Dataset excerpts
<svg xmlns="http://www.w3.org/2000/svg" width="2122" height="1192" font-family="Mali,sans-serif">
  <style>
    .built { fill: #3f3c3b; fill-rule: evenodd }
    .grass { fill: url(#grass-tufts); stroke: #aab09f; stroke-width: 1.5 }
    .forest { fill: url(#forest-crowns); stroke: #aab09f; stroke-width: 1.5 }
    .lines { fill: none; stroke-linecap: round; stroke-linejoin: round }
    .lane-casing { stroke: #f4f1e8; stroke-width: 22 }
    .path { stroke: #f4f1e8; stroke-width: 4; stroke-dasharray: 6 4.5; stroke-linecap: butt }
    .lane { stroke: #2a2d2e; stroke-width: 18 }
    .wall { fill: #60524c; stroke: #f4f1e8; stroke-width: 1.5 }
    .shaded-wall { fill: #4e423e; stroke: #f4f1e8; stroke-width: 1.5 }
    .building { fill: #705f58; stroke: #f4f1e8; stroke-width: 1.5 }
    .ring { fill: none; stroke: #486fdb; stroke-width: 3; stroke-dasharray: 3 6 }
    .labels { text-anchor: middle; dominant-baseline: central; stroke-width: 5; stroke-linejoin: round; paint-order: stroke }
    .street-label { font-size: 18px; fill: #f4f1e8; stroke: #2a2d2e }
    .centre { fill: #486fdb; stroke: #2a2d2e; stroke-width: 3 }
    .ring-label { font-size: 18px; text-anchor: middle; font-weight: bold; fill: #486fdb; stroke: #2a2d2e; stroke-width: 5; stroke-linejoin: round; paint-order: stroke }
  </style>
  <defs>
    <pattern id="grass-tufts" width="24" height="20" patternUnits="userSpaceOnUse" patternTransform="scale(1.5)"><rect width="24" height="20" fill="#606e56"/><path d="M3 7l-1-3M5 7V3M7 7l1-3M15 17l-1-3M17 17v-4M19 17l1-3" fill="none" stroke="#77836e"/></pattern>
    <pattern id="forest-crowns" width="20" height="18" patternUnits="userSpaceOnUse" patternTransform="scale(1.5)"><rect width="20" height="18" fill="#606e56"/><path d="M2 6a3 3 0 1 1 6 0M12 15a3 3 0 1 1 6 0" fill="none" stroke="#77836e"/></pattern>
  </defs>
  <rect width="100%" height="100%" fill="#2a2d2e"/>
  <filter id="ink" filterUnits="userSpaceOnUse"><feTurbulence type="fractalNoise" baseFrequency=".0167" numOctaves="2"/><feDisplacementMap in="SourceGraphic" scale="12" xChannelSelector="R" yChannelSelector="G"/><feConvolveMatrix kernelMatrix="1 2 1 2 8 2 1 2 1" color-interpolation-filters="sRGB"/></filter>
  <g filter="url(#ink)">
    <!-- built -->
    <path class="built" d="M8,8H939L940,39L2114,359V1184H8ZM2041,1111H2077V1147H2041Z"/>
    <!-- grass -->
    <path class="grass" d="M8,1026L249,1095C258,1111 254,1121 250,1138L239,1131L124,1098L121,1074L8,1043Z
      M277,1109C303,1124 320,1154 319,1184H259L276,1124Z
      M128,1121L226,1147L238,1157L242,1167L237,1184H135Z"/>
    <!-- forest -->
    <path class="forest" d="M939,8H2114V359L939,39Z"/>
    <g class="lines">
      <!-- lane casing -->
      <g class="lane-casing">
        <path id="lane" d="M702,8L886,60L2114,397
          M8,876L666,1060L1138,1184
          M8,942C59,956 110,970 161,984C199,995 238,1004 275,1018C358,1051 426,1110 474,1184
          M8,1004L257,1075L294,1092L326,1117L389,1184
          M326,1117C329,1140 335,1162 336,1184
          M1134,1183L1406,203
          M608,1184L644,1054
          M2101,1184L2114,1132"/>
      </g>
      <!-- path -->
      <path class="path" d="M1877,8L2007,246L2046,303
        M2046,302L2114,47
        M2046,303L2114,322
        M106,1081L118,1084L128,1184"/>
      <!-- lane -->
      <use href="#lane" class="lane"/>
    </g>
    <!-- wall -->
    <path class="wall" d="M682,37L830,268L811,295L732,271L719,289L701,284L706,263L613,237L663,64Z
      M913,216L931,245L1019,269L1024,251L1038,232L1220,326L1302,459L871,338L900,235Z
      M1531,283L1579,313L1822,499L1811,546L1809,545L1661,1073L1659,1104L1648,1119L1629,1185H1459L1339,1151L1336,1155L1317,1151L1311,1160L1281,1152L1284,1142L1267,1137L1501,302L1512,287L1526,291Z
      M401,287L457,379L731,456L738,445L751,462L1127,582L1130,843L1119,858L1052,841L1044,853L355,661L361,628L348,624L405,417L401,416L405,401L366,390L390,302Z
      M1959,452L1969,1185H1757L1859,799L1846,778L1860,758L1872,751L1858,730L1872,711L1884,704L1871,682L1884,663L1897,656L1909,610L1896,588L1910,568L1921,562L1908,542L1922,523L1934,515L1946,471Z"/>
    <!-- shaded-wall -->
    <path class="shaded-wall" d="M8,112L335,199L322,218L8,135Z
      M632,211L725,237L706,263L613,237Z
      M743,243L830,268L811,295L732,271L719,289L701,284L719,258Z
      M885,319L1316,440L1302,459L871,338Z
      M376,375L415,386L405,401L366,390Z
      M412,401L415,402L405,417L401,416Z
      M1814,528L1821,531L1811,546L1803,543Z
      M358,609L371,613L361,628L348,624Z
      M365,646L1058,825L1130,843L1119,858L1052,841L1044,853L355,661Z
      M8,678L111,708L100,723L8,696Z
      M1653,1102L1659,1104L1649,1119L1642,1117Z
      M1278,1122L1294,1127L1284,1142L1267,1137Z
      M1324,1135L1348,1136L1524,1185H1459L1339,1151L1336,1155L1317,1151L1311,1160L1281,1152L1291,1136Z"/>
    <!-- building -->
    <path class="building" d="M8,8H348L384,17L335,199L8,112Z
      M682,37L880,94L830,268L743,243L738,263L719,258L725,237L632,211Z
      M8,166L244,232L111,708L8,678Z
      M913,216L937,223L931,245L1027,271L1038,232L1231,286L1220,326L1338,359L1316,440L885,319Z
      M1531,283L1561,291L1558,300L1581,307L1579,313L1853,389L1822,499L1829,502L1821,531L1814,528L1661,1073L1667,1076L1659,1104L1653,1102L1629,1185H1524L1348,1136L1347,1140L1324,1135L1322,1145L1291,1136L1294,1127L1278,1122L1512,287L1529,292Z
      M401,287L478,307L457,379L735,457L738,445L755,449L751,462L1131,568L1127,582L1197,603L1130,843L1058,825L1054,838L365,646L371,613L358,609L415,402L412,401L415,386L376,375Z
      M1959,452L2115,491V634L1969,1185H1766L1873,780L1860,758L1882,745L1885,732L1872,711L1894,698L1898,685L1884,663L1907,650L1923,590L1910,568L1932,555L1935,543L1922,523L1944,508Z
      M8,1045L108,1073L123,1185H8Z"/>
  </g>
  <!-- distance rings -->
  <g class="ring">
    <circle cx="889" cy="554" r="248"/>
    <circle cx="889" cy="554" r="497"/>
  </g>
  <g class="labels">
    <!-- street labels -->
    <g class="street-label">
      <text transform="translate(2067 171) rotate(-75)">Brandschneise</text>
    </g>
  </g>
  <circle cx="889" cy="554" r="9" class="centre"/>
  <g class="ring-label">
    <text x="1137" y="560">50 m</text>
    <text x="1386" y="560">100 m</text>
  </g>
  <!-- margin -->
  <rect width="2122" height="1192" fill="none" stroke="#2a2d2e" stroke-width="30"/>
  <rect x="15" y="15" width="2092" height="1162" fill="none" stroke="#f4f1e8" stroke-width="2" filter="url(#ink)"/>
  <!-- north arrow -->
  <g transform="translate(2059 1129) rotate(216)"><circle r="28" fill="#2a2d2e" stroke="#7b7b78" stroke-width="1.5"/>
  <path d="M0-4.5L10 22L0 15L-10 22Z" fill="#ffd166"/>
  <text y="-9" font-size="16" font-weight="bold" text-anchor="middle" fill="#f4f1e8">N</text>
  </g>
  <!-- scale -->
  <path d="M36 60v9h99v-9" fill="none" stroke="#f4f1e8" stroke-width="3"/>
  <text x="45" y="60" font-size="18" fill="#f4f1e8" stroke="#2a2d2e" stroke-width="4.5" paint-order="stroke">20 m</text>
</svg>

- [What the exercise asks]: Scan the data above for the word "lines". Copy every line in which it is found.

- [Response]:
    .lines { fill: none; stroke-linecap: round; stroke-linejoin: round }
    <g class="lines">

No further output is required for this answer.